C. The implementation
Here is the main function:
void writeFloat(double value) {
if (isnan(value)) return puts("nan");
if (value < 0.0) {
putchar('-');
value = -value;
}
if (isinf(value)) return puts("inf");
uint32_t integralPart, decimalPart;
int16_t exponent;
splitFloat(value, integralPart, decimalPart, exponent);
writeInteger(integralPart);
if (decimalPart) writeDecimals(decimalPart);
if (exponent < 0) {
puts("e-");
writeInteger(-exponent);
}
if (exponent > 0) {
puts('e');
writeInteger(exponent);
}
}
Here is the function that extracts the integral part, the decimal part and the exponent part of a float:
void splitFloat(double value, uint32_t &integralPart,
uint32_t &decimalPart, int16_t &exponent) {
exponent = normalizeFloat(value);
integralPart = (uint32_t)value;
double remainder = value - integralPart;
remainder *= 1e9;
decimalPart = (uint32_t)remainder;
// rounding
remainder -= decimalPart;
if (remainder >= 0.5) {
decimalPart++;
if (decimalPart >= 1000000000) {
decimalPart = 0;
integralPart++;
if (exponent != 0 && integralPart >= 10) {
exponent++;
integralPart = 1;
}
}
}
}
Here is the function that normalizes the values between 1e-5
and 1e7
and returns the exponent:
int normalizeFloat(double& value) {
const double positiveExpThreshold = 1e7;
const double negativeExpThreshold = 1e-5;
int exponent = 0;
if (value >= positiveExpThreshold) {
if (value >= 1e256) {
value /= 1e256;
exponent += 256;
}
if (value >= 1e128) {
value /= 1e128;
exponent += 128;
}
if (value >= 1e64) {
value /= 1e64;
exponent += 64;
}
if (value >= 1e32) {
value /= 1e32;
exponent += 32;
}
if (value >= 1e16) {
value /= 1e16;
exponent += 16;
}
if (value >= 1e8) {
value /= 1e8;
exponent += 8;
}
if (value >= 1e4) {
value /= 1e4;
exponent += 4;
}
if (value >= 1e2) {
value /= 1e2;
exponent += 2;
}
if (value >= 1e1) {
value /= 1e1;
exponent += 1;
}
}
if (value > 0 && value <= negativeExpThreshold) {
if (value < 1e-255) {
value *= 1e256;
exponent -= 256;
}
if (value < 1e-127) {
value *= 1e128;
exponent -= 128;
}
if (value < 1e-63) {
value *= 1e64;
exponent -= 64;
}
if (value < 1e-31) {
value *= 1e32;
exponent -= 32;
}
if (value < 1e-15) {
value *= 1e16;
exponent -= 16;
}
if (value < 1e-7) {
value *= 1e8;
exponent -= 8;
}
if (value < 1e-3) {
value *= 1e4;
exponent -= 4;
}
if (value < 1e-1) {
value *= 1e2;
exponent -= 2;
}
if (value < 1e0) {
value *= 1e1;
exponent -= 1;
}
}
return exponent;
}
Here is the function that prints the integral part and the exponent:
void writeInteger(uint32_t value) {
char buffer[16];
char *ptr = buffer + sizeof(buffer) - 1;
*ptr = 0;
do {
*--ptr = (char)(value % 10) + '0';
value = (uint32_t)(value / 10);
} while (value);
puts(ptr);
}
Here is the function that prints the decimal part:
void writeDecimals(uint32_t value) {
int width = 9;
// remove trailing zeros
while (value % 10 == 0 && width > 0) {
value /= 10;
width--;
}
char buffer[16];
char *ptr = buffer + sizeof(buffer) - 1;
// write the string in reverse order
*ptr = 0;
while (width--) {
*--ptr = value % 10 + '0';
value /= 10;
}
*--ptr = '.';
// and dump it in the right order
puts(ptr);
}
Here is the link to the code in ArduinoJson
D. Possible variations
You could use 64-bit integers and get much more digits. You could also repeat the decimal extraction a second time to get 9 more digits. However, I don’t think it’s worth it, as 9 digits are sufficient in most cases.

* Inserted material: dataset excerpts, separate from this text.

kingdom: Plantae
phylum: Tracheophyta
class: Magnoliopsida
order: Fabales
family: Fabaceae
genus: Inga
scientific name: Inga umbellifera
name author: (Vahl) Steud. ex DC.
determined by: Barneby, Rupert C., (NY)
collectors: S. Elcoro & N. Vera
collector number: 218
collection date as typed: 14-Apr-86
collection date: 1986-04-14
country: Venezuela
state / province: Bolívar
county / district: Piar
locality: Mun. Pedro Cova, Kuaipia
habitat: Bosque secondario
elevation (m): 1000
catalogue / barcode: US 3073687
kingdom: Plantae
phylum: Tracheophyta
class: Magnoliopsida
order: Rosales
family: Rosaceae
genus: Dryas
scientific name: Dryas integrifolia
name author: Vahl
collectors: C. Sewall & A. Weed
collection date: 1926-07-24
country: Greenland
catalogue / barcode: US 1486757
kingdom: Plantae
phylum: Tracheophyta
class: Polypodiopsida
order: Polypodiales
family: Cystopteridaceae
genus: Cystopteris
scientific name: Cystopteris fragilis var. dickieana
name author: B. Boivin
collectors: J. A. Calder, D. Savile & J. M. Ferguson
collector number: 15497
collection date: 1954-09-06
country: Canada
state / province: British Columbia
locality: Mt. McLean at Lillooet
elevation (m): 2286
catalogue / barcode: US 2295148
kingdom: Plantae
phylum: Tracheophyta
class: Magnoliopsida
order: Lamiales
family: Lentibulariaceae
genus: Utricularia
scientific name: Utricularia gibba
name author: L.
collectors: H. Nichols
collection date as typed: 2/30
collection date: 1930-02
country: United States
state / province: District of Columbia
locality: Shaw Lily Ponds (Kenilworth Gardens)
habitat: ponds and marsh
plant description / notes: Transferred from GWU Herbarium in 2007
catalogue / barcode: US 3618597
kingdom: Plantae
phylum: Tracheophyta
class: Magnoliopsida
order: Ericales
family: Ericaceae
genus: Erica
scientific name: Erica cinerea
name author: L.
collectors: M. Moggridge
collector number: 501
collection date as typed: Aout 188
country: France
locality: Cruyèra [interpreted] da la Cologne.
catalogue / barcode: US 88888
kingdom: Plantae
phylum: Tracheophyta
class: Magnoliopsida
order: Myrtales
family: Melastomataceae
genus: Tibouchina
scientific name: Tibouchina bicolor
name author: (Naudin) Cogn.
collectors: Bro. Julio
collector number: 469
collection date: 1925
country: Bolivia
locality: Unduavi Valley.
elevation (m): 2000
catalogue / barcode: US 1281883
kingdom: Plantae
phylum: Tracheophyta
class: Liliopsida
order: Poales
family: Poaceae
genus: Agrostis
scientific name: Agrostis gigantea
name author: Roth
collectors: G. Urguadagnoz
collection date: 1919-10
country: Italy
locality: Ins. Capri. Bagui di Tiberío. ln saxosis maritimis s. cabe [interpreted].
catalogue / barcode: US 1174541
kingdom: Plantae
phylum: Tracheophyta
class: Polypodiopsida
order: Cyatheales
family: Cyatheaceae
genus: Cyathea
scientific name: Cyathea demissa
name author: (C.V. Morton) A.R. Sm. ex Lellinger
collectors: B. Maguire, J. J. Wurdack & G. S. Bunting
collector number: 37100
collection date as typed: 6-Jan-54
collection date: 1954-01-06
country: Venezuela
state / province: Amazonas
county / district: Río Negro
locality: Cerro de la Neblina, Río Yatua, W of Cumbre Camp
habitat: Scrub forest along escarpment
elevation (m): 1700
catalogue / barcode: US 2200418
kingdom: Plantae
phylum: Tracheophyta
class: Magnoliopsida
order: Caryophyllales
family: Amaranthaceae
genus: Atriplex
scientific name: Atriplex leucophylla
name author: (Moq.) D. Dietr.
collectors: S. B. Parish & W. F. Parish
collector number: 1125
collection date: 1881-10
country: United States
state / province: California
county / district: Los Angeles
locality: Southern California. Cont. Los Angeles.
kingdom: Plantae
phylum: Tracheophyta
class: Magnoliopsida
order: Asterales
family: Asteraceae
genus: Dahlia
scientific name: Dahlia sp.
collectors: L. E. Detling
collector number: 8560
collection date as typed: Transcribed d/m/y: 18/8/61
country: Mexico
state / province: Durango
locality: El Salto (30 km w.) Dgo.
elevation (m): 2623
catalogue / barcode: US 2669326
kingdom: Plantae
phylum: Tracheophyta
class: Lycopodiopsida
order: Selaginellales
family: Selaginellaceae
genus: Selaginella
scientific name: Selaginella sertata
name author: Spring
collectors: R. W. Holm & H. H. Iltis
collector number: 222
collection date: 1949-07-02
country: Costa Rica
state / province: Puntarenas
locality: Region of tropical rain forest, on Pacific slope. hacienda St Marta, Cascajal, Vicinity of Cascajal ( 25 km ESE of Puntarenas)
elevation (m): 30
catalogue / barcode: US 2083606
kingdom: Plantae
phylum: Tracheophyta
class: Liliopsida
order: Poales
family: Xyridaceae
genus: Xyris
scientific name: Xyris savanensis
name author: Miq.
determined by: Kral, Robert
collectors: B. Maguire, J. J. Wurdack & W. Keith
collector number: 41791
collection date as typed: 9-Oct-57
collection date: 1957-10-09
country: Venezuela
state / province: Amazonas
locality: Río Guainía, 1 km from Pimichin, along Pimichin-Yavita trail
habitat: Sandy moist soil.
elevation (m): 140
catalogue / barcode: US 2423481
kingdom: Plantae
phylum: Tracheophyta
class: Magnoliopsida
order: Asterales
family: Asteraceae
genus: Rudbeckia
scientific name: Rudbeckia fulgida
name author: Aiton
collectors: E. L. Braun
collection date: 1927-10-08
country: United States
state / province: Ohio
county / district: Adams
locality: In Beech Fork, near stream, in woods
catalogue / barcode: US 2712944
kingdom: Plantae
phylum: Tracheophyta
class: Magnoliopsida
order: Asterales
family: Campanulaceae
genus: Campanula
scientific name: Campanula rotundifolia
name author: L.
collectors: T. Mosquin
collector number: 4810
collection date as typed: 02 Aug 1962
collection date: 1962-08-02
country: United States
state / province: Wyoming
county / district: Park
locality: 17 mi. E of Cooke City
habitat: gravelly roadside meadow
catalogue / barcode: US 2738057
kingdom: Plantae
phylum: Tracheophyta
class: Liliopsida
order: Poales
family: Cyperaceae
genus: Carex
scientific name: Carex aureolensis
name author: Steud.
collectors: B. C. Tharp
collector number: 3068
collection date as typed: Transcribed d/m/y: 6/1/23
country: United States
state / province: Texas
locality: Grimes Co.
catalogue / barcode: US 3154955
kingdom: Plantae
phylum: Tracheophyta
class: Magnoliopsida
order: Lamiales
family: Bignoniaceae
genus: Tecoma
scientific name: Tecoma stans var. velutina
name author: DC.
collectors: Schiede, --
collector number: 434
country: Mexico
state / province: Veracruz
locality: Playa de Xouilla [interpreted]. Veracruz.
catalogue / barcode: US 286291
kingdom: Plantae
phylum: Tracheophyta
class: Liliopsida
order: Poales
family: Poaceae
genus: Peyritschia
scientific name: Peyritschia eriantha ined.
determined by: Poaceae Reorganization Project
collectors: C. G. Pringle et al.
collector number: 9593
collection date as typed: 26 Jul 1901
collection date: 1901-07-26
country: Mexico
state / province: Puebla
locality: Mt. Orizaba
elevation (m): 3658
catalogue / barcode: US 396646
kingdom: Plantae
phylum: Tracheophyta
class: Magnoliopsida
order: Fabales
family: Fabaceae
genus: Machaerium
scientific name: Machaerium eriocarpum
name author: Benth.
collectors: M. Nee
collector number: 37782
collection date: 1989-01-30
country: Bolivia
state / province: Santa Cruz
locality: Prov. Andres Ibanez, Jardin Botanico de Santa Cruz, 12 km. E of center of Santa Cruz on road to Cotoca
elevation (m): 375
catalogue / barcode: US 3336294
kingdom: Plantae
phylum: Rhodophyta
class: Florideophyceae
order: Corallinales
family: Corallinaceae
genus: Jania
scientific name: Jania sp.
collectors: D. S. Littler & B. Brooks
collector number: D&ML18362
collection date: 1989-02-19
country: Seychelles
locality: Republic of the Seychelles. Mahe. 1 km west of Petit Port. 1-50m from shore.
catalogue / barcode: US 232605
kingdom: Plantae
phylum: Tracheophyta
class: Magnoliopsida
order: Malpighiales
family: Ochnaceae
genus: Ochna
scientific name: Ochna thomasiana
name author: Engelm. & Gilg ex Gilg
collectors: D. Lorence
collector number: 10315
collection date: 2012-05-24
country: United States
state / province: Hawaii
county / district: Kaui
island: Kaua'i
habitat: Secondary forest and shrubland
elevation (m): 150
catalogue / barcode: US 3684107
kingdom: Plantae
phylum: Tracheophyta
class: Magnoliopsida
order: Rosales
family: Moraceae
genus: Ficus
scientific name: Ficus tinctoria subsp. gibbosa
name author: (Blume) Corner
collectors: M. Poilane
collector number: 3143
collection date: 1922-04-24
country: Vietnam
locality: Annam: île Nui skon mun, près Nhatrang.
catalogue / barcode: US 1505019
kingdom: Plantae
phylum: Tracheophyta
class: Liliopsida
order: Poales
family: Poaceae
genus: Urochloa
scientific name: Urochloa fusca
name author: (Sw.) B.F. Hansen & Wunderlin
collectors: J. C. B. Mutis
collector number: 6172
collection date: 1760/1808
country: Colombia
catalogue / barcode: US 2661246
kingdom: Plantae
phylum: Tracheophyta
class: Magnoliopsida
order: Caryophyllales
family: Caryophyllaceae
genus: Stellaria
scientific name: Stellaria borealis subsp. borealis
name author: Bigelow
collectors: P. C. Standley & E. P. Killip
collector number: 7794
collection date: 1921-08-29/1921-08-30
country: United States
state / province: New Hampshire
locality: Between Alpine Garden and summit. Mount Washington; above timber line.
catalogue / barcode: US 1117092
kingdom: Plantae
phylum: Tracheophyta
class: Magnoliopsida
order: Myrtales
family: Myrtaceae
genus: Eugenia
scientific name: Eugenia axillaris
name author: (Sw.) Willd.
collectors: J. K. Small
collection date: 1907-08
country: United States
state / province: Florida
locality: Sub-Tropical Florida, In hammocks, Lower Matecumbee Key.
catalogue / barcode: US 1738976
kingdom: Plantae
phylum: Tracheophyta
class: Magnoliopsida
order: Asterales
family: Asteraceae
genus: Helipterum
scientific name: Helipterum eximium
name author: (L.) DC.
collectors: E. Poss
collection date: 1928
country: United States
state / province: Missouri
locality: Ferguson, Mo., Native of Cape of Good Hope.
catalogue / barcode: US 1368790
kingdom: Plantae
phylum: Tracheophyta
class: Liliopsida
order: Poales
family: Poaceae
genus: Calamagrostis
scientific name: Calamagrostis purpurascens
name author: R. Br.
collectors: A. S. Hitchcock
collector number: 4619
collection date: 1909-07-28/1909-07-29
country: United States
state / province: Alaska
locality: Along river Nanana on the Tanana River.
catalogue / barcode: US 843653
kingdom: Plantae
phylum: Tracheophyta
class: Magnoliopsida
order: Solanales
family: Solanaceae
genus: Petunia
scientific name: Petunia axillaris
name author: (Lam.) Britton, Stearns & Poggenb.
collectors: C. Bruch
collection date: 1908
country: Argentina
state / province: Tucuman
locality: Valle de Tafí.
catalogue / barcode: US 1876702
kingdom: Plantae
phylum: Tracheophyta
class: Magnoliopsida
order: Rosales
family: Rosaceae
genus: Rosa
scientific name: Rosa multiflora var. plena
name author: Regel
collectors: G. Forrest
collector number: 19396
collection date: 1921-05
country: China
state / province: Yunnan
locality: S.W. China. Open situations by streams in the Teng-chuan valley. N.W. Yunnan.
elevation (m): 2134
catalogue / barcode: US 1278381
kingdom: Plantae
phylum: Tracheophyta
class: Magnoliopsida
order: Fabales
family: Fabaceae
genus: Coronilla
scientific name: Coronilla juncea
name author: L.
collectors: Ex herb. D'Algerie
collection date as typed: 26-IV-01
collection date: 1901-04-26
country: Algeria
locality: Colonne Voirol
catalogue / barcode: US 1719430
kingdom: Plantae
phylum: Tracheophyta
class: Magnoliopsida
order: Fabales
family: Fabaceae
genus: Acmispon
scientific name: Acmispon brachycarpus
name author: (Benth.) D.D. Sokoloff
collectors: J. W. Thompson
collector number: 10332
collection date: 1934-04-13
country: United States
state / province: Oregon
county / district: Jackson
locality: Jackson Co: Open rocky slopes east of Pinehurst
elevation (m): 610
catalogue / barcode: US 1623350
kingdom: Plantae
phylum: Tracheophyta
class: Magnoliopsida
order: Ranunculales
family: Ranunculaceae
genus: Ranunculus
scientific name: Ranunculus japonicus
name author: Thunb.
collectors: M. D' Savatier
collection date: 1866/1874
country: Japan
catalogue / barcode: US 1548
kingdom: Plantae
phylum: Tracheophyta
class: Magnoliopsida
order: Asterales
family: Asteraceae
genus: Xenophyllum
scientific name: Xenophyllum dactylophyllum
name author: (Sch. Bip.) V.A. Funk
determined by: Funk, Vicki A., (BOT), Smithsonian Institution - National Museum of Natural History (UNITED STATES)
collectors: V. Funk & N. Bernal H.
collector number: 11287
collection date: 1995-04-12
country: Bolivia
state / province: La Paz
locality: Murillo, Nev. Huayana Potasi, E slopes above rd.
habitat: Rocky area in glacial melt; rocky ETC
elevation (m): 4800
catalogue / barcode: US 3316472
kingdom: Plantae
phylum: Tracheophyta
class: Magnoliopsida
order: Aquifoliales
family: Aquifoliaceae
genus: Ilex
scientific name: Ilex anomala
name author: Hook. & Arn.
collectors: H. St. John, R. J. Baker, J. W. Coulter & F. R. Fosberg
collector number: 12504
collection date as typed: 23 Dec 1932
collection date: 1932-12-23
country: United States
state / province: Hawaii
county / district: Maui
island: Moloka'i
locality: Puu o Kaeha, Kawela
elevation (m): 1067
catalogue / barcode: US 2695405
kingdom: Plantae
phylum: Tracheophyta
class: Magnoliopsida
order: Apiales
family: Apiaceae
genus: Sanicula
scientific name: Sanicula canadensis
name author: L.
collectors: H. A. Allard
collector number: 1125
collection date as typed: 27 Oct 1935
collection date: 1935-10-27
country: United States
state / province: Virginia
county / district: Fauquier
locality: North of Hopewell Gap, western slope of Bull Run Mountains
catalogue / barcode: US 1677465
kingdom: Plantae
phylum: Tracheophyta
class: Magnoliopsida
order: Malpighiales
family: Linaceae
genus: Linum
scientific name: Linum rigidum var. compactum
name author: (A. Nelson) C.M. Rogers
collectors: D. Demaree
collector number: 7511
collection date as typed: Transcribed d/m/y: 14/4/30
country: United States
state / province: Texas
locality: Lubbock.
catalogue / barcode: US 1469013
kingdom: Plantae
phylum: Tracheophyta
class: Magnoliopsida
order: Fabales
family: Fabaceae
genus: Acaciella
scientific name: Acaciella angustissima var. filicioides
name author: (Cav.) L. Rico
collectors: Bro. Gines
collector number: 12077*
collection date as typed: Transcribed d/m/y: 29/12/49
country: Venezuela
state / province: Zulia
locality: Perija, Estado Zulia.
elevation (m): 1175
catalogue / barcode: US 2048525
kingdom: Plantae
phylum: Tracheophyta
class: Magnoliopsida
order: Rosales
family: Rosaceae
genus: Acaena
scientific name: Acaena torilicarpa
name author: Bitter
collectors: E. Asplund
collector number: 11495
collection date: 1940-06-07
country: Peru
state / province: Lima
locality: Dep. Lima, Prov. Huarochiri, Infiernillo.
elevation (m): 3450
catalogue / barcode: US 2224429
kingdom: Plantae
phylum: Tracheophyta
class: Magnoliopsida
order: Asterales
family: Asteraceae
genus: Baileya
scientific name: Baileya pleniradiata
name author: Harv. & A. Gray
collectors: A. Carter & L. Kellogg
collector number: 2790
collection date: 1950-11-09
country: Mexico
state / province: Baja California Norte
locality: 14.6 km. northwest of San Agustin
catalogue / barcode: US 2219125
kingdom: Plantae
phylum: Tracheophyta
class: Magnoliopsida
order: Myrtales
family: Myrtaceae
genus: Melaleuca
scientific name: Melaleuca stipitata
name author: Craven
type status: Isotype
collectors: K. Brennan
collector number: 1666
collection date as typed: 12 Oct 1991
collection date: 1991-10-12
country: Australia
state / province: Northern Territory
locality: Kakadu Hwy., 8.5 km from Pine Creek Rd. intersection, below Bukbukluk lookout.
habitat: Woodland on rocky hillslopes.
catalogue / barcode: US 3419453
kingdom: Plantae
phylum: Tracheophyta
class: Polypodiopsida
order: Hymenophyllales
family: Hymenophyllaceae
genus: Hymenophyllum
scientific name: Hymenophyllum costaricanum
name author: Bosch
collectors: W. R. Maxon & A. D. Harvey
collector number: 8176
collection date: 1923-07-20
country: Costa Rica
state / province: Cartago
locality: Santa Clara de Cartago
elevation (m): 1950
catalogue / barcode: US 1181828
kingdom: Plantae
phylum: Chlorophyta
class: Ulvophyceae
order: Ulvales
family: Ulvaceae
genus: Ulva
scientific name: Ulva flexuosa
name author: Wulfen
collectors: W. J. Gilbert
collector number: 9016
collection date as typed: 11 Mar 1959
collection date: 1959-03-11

You could be less picky with the normalization and instead of reducing the integral part from 1
to 9
, you could accept it to be from 1 to 9999 for example. That would significantly reduce the size of the normalize()
function.
EDIT 2017-07-14: ArduinoJson 5.11.1 reduces the number of decimal places printed depending on the number of integral places.